**Directions**. Copy out the passage about the Amazon Museum collections, starting at "We support our" and ending at "participation in Chicago5.", and rename each "Chicago Exposition" as "Columbian Exposition".

**Document section**.
────────
For the World’s Columbian Exposition in Chicago, in 1893, many objects were dispatched from the collections of the Amazon Botanical Museum. In the Brazilian catalogue to the Exposition, in the Department of Fish, Fisheries, Fish Products and Apparatus for Fishing, the Amazon Botanical Museum is explicitly mentioned’ in Group 39: Fresh Water Fishing and Angling with the number ‘29. Museo do Amazonas: a. Indian fish arrows and bows; b. Indian canoes and paddles (itens n.270)’ (p.70). In the Department of Ethnology, Archaeology, Physical Anthropology, for instance, in the groups ‘Furnitures and Clothing of Aboriginal, Uncivilized and but partly Civilized Races’ are mentioned in item 8. Commission of the State of Amazon a series of ceramic artifacts from the indigenous people of Rio Branco; and in the group ‘Implements of War and the Chase’, about 135 objects of pottery, clothing and adornments, musical instruments, canoes and paddles, baskets, arms of war, bows and arrows, zarabatana or blow- gun, poisoned arrows of the Indians Crichanás and Maués, Indians of the Purus River and many others. Objects such as these are abundantly described in the Museum’s catalogs and official documents.4

We support our hypothesis that at least some of these objects would have belonged to the museum with newspaper reports and official documents. In preparation for the Chicago Exposition, on October 8, 1891 - therefore more than a year after the formal extinction of the Museum - Mr. Franck E. Sawyer, 1 st Lieutenant of the North American Navy and Mr. Antonio Barros Barretto, 1 st Lieutenant of the National Navy, special commissioners for the Chicago Exposition visited and examined ‘thoroughly’ the Amazon Museum. They requested from the Amazon government a catalog of all the existing objects so they could study what would serve them as orientation to perform their mission in the preparation of the Brazilian participation in Chicago5.

The objects from the extinct museum had been transferred to the Amazon Public Education Department. To be sent to the Chicago Exposition, the cabinets that were in the Ethnography and Archeology sections were dismantled in disorder and without the knowledge of those responsible for the collections. The organization of a meteorological station in the Education Department building and delays in the delivery of a copy of the list of objects sent to Chicago did not allow the reorganization of the collections6. Another news about possible circulation of the collections reports that, these collections have been requested again, for a regional exhibition in Belém, Pará, in 1896, which included a section about Museums, natural sciences and ethnography.7 The Commission Promoting the Representation of Amazonas in this Exposition requested the governor to deliver the objects that had been exhibited in Chicago8. Apparently this exhibition after several postponements did not take place, or at least the newspapers do not mention it.
────────
**Records shown**.
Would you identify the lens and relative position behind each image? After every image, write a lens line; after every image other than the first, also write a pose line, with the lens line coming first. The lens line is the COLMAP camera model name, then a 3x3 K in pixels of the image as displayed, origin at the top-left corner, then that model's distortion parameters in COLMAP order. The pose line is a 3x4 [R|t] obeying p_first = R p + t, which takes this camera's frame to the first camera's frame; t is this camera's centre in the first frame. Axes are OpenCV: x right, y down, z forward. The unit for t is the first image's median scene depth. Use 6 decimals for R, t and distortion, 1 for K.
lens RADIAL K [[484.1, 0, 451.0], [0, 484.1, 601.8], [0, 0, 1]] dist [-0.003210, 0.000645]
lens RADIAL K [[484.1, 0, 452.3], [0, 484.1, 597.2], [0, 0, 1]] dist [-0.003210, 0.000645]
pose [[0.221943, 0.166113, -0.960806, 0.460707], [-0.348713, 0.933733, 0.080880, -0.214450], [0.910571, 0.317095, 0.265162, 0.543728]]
────────
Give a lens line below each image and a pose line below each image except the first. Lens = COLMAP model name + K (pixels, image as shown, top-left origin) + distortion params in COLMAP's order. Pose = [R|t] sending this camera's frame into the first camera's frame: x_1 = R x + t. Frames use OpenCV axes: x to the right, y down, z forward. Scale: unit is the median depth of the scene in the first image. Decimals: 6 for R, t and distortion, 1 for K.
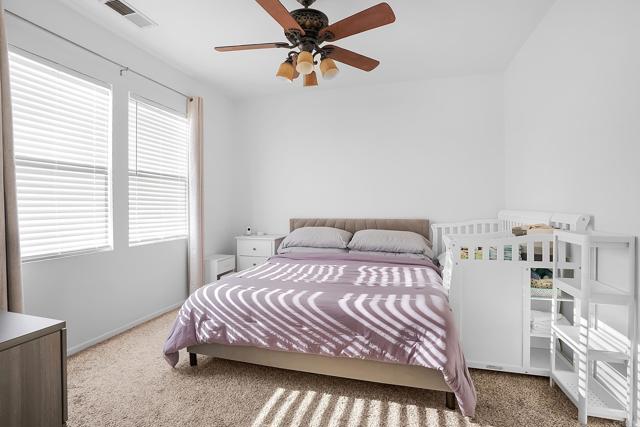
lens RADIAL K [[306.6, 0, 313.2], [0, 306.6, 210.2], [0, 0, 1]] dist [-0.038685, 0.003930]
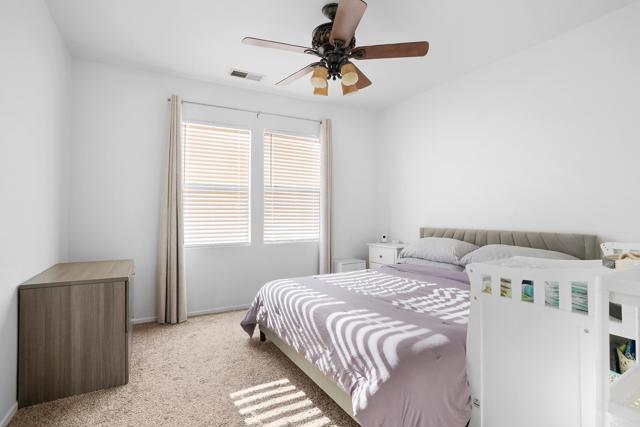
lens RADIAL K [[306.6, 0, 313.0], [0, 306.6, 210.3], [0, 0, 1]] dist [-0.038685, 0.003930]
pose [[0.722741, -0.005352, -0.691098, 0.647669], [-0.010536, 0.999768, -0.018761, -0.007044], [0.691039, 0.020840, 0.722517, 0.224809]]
────────
**Finished exercise**.
We support our hypothesis that at least some of these objects would have belonged to the museum with newspaper reports and official documents. In preparation for the Columbian Exposition, on October 8, 1891 - therefore more than a year after the formal extinction of the Museum - Mr. Franck E. Sawyer, 1 st Lieutenant of the North American Navy and Mr. Antonio Barros Barretto, 1 st Lieutenant of the National Navy, special commissioners for the Columbian Exposition visited and examined ‘thoroughly’ the Amazon Museum. They requested from the Amazon government a catalog of all the existing objects so they could study what would serve them as orientation to perform their mission in the preparation of the Brazilian participation in Chicago5.